Orta Doğu'da sınırlar kalmasın bu yüzden yeni bir sınır gibi bir derdimiz yok. Ne partimizin nede diğer Kürt ulusal özgürlüklerin böyle bir hedefi var. Bunu aşmanın tek yolu var halkın demokratik iradesini  geliştirerek Batı Kürdistan da olduğu gibi Rojava diye tanımlıyoruz. Biz bu gün Rojava’da halk gerçekten taktir edilebilecek bir örgütlülük yarattı. Kendine savunmasından beslenmesine eğitimine kadar bütün alanlarını örgütledi ve kendi yaşamlarına kendilerine sahip çıktılar. Tabi bu 30 yıllık bir siyasal kültürün yarattığı bir sonuçtur. İmralı süreci beklediğimiz bir süreçtir. uzun süredir bütün siyasal eylemlerimizi bu süreç başlasın diye örgütlüyorduk. Kan dökülmesin, insanlar ölmesin sorunlarımızı çatışma olmadan demokratik alanlarda çözelim. Ancak şöyle bir sorun var. Kürt'lerin Devlete güveni kalmamış. Yani şimdi silah bırakın diyorlar. Tamam bırakın yani bunun karşılığı ve güvencesi ne? Çünkü bundan önce aynı şey Şeyh Sait isyanında ve arkadaşlarına uygulandı. Aynı şey Dersim olayında oldu tamam gelin konuşalım geldiler fakat ipe gitti. Adamlar bu duruma nasıl güvensinler insanlar. 

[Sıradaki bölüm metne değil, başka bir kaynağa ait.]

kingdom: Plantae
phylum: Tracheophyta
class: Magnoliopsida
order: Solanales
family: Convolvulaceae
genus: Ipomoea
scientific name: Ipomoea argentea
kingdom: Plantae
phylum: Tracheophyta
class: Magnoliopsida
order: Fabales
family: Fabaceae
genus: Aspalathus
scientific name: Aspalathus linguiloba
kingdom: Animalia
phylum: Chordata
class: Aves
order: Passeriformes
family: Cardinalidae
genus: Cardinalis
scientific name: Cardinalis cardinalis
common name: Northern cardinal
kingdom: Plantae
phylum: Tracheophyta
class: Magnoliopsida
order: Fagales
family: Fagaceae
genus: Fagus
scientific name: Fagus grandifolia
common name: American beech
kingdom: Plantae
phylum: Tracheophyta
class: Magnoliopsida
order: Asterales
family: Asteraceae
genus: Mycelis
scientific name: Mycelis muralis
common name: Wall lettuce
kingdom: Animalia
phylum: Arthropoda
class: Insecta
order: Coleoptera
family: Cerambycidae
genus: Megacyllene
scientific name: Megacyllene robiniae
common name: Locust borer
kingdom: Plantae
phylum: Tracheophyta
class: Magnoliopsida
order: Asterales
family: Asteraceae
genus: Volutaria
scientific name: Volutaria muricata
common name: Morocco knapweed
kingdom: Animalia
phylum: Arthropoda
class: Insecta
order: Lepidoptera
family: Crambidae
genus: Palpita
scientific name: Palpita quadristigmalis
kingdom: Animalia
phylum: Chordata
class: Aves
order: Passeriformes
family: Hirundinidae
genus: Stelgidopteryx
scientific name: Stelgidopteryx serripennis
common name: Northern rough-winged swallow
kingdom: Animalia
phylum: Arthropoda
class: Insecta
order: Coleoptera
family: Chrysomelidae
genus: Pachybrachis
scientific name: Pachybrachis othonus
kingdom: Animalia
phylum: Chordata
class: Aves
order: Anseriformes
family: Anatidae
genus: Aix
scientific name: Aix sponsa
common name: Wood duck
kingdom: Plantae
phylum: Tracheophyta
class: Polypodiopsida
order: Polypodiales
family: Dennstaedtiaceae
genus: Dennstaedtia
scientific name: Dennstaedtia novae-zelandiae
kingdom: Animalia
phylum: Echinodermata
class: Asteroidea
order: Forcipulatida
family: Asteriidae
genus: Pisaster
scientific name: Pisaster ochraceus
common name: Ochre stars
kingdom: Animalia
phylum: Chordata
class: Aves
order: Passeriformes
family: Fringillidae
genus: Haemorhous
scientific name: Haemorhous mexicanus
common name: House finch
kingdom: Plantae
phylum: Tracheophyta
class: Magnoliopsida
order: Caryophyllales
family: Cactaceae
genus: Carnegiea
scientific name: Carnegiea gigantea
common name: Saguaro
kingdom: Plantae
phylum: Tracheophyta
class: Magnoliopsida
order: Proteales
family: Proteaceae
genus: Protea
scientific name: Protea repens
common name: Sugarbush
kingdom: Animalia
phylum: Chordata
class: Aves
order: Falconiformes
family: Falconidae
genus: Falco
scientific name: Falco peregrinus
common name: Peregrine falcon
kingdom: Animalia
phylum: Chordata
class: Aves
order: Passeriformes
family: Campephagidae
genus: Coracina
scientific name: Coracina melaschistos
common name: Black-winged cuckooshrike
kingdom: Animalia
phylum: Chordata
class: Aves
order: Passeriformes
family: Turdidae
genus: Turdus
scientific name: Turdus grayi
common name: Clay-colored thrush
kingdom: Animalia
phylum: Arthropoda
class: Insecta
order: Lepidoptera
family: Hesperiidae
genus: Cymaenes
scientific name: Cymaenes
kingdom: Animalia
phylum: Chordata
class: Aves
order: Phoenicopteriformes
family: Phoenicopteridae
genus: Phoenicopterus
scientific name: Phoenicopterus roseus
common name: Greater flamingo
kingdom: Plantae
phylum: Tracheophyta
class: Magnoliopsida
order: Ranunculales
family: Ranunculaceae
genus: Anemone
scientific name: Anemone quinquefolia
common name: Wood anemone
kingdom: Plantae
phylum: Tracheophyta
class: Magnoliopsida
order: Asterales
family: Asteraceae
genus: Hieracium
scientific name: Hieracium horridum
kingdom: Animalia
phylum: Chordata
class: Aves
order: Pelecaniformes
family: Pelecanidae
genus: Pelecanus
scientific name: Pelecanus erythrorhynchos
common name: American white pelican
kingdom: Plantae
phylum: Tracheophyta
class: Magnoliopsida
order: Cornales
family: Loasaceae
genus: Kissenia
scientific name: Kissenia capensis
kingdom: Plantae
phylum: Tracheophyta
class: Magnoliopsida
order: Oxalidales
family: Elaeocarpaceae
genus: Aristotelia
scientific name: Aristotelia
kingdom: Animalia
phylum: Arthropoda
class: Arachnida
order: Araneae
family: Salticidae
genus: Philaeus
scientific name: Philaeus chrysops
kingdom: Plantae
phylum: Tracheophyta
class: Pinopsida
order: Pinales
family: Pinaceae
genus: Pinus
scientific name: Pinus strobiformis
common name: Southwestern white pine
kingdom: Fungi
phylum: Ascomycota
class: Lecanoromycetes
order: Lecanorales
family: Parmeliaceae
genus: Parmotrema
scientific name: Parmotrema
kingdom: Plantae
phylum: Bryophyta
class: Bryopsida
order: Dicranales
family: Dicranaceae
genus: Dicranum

Şimdi Devlet bir irade geliştirmiş direk siyasal olarak muhatap olmak istemiyor. Oda anlaşılabilir alt bürokratik birimlerini bu anlamda çalıştırıyor şimdi bu süreçte neler konuşuluyor tabi bazı şeylerin gizli kalması gerekiyor. İşin doğası gereği, belki ama sürecin halka açık olması gerekiyor. Halk ne olduğunu bilmeden karşısında yada yanında yer aldığını bilecek. Sonuçta bu halk için yapılan bir şey öyle anlaşılıyor ki bazı zeminlerde anlaşma sağlanmış en azından çatışma alanın tasfiyesi anlamında bazı anlaşmalar oluşturulmuş. Bunların nasıl yaşam bulacağı muhtemelen görüşülecektir. Ama bu konuda dileğim şudur bu topraklar bir daha genç insanların kanlarını görmesin genç insanlar bu toprakta ölmesin.